▶ [WHAT IS EXPECTED]: Find the line containing "Fino alla scadenza della" in the entries below. Restate it and each line after it, word for word, up to and including the line containing "s logiciels comptables".

▶ [RECORD EXTRACTS]:
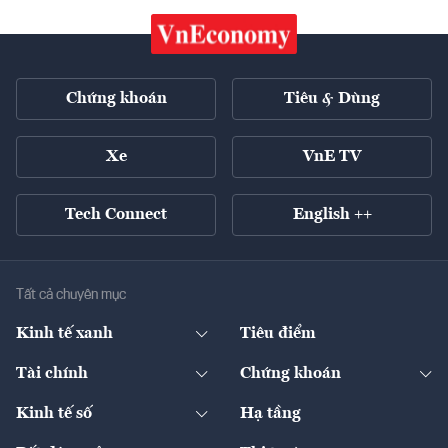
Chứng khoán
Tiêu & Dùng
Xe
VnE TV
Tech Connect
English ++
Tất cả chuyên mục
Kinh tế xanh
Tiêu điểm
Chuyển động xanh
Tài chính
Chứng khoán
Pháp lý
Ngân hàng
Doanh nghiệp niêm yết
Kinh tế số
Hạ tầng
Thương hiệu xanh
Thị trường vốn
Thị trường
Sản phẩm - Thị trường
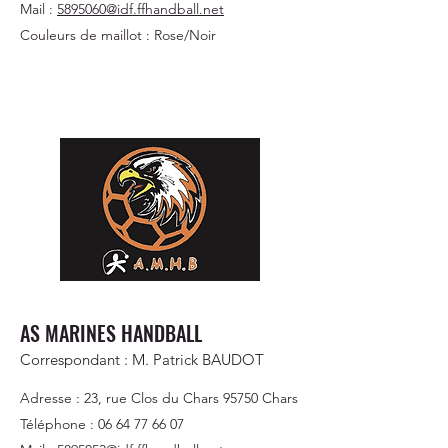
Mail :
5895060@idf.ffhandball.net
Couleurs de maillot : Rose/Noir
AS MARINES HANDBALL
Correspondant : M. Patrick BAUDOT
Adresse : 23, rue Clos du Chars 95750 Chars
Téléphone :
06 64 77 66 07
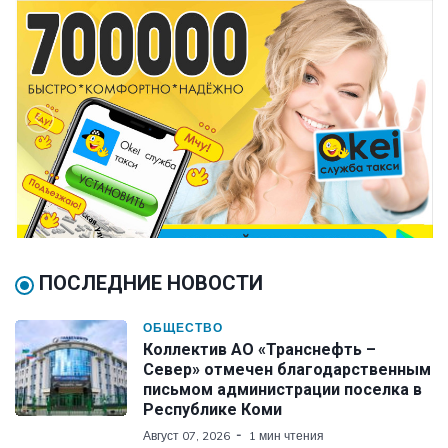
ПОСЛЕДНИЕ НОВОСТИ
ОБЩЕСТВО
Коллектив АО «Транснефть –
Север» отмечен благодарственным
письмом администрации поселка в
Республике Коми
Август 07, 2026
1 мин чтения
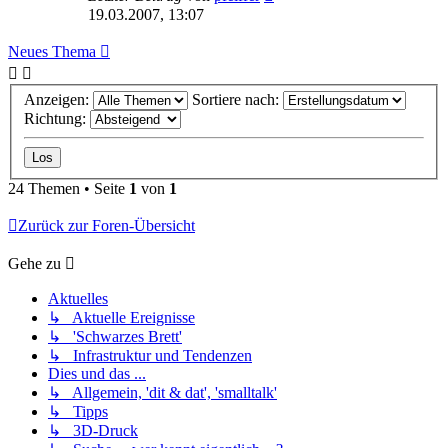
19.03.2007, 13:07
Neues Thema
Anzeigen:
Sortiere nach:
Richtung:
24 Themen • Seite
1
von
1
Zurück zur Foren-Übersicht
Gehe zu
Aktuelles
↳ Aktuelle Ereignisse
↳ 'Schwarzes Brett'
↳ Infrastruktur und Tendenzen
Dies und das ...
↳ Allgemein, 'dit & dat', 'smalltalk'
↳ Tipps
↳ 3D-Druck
* * *
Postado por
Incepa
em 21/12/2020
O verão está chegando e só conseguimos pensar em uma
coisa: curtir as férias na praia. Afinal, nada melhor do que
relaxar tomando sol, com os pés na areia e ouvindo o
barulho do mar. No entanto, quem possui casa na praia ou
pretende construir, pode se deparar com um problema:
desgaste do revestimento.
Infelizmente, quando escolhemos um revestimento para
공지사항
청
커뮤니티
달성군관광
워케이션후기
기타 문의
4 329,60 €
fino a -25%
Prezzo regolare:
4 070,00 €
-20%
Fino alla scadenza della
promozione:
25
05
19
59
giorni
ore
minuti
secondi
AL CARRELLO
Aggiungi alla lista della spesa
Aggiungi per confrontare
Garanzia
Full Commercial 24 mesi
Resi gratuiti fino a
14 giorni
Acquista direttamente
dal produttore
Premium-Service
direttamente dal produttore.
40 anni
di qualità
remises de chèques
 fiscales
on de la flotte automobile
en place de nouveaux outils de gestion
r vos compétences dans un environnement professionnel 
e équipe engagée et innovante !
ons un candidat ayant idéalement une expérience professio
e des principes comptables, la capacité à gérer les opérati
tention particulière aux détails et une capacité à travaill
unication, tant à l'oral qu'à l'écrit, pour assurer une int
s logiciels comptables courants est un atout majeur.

▶ [SOLUTION FOR THIS PROBLEM]:
Fino alla scadenza della
promozione:
25
05
19
59
giorni
ore
minuti
secondi
AL CARRELLO
Aggiungi alla lista della spesa
Aggiungi per confrontare
Garanzia
Full Commercial 24 mesi
Resi gratuiti fino a
14 giorni
Acquista direttamente
dal produttore
Premium-Service
direttamente dal produttore.
40 anni
di qualità
remises de chèques
 fiscales
on de la flotte automobile
en place de nouveaux outils de gestion
r vos compétences dans un environnement professionnel 
e équipe engagée et innovante !
ons un candidat ayant idéalement une expérience professio
e des principes comptables, la capacité à gérer les opérati
tention particulière aux détails et une capacité à travaill
unication, tant à l'oral qu'à l'écrit, pour assurer une int
s logiciels comptables courants est un atout majeur.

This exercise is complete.